• [REQUIREMENT]: What appears in the data must be reproduced exactly.

• [RECORDS]:
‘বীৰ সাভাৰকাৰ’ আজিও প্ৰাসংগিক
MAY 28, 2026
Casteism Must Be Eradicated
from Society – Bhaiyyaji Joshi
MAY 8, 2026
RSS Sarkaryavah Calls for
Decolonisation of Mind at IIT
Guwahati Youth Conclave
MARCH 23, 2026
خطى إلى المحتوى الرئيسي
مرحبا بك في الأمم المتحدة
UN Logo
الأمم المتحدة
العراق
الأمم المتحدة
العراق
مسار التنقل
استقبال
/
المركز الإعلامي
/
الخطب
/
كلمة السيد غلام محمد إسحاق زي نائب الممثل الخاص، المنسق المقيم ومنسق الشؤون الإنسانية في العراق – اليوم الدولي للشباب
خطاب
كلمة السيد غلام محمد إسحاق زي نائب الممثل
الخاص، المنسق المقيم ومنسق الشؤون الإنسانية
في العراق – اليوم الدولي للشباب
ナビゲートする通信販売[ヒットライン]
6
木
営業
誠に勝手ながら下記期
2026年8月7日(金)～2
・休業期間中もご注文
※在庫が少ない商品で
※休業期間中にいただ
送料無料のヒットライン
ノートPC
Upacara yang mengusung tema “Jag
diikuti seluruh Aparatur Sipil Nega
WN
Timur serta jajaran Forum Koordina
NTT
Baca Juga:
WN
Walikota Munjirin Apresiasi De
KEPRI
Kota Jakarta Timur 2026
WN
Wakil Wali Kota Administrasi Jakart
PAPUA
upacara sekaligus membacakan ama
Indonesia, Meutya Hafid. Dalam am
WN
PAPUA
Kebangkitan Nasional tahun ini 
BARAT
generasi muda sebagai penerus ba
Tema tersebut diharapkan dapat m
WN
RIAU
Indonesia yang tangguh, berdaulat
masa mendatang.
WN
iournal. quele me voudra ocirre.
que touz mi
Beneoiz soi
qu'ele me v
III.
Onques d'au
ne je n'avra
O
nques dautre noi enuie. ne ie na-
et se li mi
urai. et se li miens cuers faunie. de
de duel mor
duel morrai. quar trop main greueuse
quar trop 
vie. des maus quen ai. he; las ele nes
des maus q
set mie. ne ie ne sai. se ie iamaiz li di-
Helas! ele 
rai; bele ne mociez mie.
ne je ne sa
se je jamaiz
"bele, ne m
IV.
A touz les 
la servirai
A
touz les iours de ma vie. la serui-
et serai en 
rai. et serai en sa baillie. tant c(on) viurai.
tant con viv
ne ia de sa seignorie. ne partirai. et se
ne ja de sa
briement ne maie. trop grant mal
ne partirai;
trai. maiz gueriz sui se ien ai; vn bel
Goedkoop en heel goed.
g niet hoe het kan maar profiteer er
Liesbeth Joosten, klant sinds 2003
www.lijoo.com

• [YOUR SOLUTION]:
‘বীৰ সাভাৰকাৰ’ আজিও প্ৰাসংগিক
MAY 28, 2026
Casteism Must Be Eradicated
from Society – Bhaiyyaji Joshi
MAY 8, 2026
RSS Sarkaryavah Calls for
Decolonisation of Mind at IIT
Guwahati Youth Conclave
MARCH 23, 2026
خطى إلى المحتوى الرئيسي
مرحبا بك في الأمم المتحدة
UN Logo
الأمم المتحدة
العراق
الأمم المتحدة
العراق
مسار التنقل
استقبال
/
المركز الإعلامي
/
الخطب
/
كلمة السيد غلام محمد إسحاق زي نائب الممثل الخاص، المنسق المقيم ومنسق الشؤون الإنسانية في العراق – اليوم الدولي للشباب
خطاب
كلمة السيد غلام محمد إسحاق زي نائب الممثل
الخاص، المنسق المقيم ومنسق الشؤون الإنسانية
في العراق – اليوم الدولي للشباب
ナビゲートする通信販売[ヒットライン]
6
木
営業
誠に勝手ながら下記期
2026年8月7日(金)～2
・休業期間中もご注文
※在庫が少ない商品で
※休業期間中にいただ
送料無料のヒットライン
ノートPC
Upacara yang mengusung tema “Jag
diikuti seluruh Aparatur Sipil Nega
WN
Timur serta jajaran Forum Koordina
NTT
Baca Juga:
WN
Walikota Munjirin Apresiasi De
KEPRI
Kota Jakarta Timur 2026
WN
Wakil Wali Kota Administrasi Jakart
PAPUA
upacara sekaligus membacakan ama
Indonesia, Meutya Hafid. Dalam am
WN
PAPUA
Kebangkitan Nasional tahun ini 
BARAT
generasi muda sebagai penerus ba
Tema tersebut diharapkan dapat m
WN
RIAU
Indonesia yang tangguh, berdaulat
masa mendatang.
WN
iournal. quele me voudra ocirre.
que touz mi
Beneoiz soi
qu'ele me v
III.
Onques d'au
ne je n'avra
O
nques dautre noi enuie. ne ie na-
et se li mi
urai. et se li miens cuers faunie. de
de duel mor
duel morrai. quar trop main greueuse
quar trop 
vie. des maus quen ai. he; las ele nes
des maus q
set mie. ne ie ne sai. se ie iamaiz li di-
Helas! ele 
rai; bele ne mociez mie.
ne je ne sa
se je jamaiz
"bele, ne m
IV.
A touz les 
la servirai
A
touz les iours de ma vie. la serui-
et serai en 
rai. et serai en sa baillie. tant c(on) viurai.
tant con viv
ne ia de sa seignorie. ne partirai. et se
ne ja de sa
briement ne maie. trop grant mal
ne partirai;
trai. maiz gueriz sui se ien ai; vn bel
Goedkoop en heel goed.
g niet hoe het kan maar profiteer er
Liesbeth Joosten, klant sinds 2003
www.lijoo.com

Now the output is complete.